Your objective
Only one stretch of the listing below is wanted. Begin at the line that has "2017年01月 (7)", stop after the line that has "2016年09月 (6)", and repeat every line in between exactly.

━━━━━ Dataset extract ━━━━━

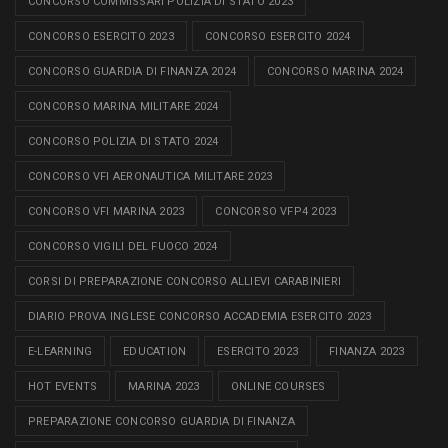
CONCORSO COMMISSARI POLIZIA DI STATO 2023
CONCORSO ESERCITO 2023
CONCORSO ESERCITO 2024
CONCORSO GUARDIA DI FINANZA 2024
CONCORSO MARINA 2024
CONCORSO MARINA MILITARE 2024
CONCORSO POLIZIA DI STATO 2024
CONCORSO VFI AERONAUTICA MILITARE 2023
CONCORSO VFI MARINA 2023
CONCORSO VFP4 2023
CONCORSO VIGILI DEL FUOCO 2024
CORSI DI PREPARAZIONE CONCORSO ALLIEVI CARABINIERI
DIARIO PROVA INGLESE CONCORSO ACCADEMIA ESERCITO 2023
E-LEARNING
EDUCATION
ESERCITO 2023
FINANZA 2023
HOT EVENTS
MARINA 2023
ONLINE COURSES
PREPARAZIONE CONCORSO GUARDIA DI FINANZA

━━━━━
━━━━━ Dataset extract ━━━━━

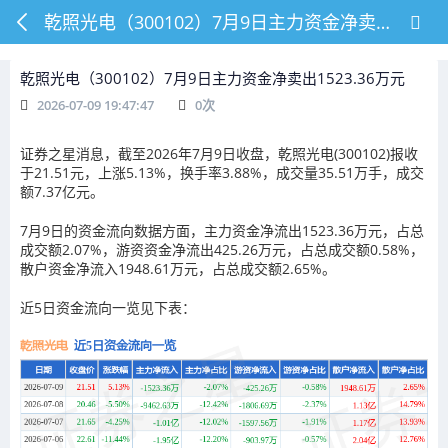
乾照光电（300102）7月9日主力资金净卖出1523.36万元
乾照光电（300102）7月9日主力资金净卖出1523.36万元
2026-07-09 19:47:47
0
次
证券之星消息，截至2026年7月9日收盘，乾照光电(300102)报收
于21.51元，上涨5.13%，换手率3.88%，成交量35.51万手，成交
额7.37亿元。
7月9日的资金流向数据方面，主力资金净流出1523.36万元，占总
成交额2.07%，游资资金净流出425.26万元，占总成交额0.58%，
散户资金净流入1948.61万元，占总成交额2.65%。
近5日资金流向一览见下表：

━━━━━
━━━━━ Dataset extract ━━━━━

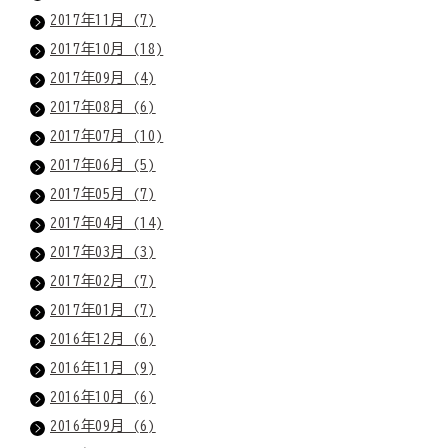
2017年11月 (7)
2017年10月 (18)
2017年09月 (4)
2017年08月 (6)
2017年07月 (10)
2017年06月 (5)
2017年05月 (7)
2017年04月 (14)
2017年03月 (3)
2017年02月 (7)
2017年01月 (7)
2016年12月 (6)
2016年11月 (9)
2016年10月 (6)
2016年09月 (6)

━━━━━

Output of the exercise
2017年01月 (7)
2016年12月 (6)
2016年11月 (9)
2016年10月 (6)
2016年09月 (6)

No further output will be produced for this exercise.